All’esito di un incontro tra le delegazioni della Corte EDU e della Corte di Giustizia dell’UE, avvenuto il 17 gennaio scorso a Lussemburgo, i Presidenti Costa (Corte EDU) e Skouris (Corte di Giustizia dell’UE) hanno ritenuto opportuno effettuare una dichiarazione congiunta in relazione all’applicazione della Carta dei Nizza da parte degli organi giurisdizionali dell’Unione, da un lato, e all’adesione della stessa Unione Europea alla CEDU, dall’altro. Hanno in particolare reputato utile assicurare immediata diffusione alla dichiarazione in commento, ribadendo il comune proposito di continuare il dialogo sulle questioni suddette, considerate “di notevole importanza per la qualità e la coerenza della giurisprudenza in materia di protezione dei diritti fondamentali in Europa”; questioni che, d'altra parte, sempre più spesso affiorano nella giurisprudenza ordinaria e costituzionale, anche nella materia penale.
Rispetto al primo punto – l’applicazione della Carta di Nizza, che ai sensi del nuovo art. 6 § 1 TUE ha ora “lo stesso valore giuridico dei trattati” – i Presidenti delle due Corti hanno evidenziato come essa sia diventata “il testo di riferimento e il punto di partenza per la giurisprudenza della Corte di Giustizia in materia di diritti fondamentali”, tanto da avere già trovato applicazione in oltre trenta sentenze rese dal supremo organo giurisdizionale dell’UE a partire dall’entrata in vigore del Trattato di Lisbona.

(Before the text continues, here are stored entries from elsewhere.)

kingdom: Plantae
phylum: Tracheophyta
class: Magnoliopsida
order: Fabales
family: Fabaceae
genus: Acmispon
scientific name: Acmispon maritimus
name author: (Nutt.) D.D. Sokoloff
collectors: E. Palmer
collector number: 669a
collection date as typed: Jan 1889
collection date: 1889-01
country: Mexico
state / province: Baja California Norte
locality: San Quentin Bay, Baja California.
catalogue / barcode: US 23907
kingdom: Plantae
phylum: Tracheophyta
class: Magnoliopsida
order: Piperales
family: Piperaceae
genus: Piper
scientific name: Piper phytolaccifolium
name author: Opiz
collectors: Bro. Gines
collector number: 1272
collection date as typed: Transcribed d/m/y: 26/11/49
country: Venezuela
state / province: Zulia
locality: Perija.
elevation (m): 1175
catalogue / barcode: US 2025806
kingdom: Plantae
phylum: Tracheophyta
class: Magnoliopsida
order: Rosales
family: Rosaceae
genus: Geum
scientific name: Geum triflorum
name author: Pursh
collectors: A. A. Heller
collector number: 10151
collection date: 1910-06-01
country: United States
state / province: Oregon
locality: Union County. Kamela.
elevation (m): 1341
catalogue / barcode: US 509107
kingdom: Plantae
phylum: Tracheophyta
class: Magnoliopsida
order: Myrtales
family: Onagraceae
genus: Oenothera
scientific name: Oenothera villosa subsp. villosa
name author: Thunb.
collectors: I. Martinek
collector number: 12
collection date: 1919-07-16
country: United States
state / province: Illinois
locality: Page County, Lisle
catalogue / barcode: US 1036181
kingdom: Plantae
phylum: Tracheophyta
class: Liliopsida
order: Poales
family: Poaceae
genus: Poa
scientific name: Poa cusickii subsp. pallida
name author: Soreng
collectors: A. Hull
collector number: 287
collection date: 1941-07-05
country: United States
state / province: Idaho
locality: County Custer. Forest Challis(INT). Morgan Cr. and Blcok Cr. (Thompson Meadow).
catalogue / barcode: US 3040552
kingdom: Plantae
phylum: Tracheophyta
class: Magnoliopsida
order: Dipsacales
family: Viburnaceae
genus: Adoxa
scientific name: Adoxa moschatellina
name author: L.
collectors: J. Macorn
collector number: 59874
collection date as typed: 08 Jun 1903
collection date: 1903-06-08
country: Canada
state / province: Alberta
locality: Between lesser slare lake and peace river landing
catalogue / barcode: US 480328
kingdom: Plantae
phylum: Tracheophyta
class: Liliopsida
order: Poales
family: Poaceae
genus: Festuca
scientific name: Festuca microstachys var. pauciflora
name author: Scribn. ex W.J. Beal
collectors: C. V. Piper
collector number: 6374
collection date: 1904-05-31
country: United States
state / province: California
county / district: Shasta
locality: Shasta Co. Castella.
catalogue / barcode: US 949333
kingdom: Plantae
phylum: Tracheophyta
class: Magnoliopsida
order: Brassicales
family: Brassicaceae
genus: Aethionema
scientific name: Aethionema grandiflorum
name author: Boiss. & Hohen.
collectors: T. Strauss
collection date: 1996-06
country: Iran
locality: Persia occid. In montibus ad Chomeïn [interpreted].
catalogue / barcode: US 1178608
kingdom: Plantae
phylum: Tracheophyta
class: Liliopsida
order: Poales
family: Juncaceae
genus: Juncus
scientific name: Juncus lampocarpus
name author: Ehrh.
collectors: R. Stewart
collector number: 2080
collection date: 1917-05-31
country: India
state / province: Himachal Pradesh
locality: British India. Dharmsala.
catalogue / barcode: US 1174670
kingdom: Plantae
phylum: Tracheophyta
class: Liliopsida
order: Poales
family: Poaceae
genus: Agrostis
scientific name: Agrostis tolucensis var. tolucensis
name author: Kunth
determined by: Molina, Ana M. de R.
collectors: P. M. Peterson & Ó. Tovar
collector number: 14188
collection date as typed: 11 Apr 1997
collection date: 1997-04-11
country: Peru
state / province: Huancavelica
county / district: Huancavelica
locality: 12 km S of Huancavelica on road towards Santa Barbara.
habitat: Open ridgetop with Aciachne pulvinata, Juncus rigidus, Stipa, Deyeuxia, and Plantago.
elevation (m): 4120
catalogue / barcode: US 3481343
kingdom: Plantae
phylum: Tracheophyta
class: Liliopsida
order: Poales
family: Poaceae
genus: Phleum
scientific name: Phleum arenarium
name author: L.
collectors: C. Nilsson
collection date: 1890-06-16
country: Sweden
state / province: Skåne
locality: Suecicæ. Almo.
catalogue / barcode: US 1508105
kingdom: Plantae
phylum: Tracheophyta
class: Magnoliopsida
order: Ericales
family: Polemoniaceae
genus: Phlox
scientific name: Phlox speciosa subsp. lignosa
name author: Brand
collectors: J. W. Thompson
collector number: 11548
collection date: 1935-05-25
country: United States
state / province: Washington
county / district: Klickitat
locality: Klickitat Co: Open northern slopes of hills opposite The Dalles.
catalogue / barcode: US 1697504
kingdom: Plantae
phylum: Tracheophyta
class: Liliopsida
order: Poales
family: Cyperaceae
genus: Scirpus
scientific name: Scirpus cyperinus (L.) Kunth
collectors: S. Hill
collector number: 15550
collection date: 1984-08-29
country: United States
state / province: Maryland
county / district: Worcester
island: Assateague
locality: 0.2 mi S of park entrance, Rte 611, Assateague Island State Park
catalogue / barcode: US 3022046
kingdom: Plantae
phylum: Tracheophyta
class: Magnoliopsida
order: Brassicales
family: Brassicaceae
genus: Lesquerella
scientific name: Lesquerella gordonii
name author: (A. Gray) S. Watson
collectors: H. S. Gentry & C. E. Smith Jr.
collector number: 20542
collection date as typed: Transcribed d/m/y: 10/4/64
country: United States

Dal momento che, tuttavia, ai sensi dell’art. 52 § 3 della Carta, nel caso in cui la stessa “contenga diritti corrispondenti a quelli garantiti dalla Convenzione europea per la salvaguardia dei Diritti dell'Uomo e delle Libertà fondamentali, il significato e la portata degli stessi sono uguali a quelli conferiti dalla suddetta convenzione”, un’"interpretazione parallela" dei due strumenti potrebbe rivelarsi utile.
In merito al secondo punto – l’adesione dell’UE alla CEDU, sancita dall’art. 6 § 2 TUE – i Presidenti Costa e Skouris hanno ribadito come da tale adesione discenda la sottoposizione degli atti dell’UE al controllo della Corte EDU in merito al rispetto dei diritti e delle libertà garantiti dalla Convenzione europea.
Con riferimento al suddetto vaglio di compatibilità degli atti dell’UE con la CEDU, è tuttavia necessario distinguere due ipotesi.
In caso di ricorsi avverso atti delle istituzioni europee (“direct actions”), la condizione del previo esaurimento delle vie di ricorso interne di cui all’art. 35 § 1 CEDU imporrà al ricorrente di adire preliminarmente gli organi giurisdizionali dell’UE, e solo in seconda battuta la Corte EDU. Il controllo “esterno” della Corte EDU sarà, dunque, preceduto da quello “interno” della Corte di Giustizia dell’UE, e il principio di sussidiarietà sarà così salvaguardato.
Nel caso di ricorsi avverso atti adottati dalle istituzioni degli Stati membri in esecuzione degli obblighi imposti dal diritto dell’Unione (“indirect actions”), invece, il ricorrente dovrà rivolgersi prima alle magistrature dell’ordinamento nazionale interessato, le quali – ai sensi dell’art. 267 TFUE – potranno, e solo in certi casi dovranno, investire della questione la Corte di Giustizia dell’UE.
Nell’ipotesi in cui il rinvio pregiudiziale a quest’ultima non venga effettuato – ipotesi che i Presidenti Costa e Skouris ritengono meramente residuale, pur non potendola escludere – sarebbe opportuno introdurre una procedura rapida e flessibile (per la quale non è necessaria alcuna modifica della CEDU) per garantire che, anche in tale evenienza, il controllo “esterno” della Corte EDU segua (e non preceda) quello “interno” effettuato dalla Corte di Giustizia dell’UE, senza tuttavia subire irragionevoli ritardi.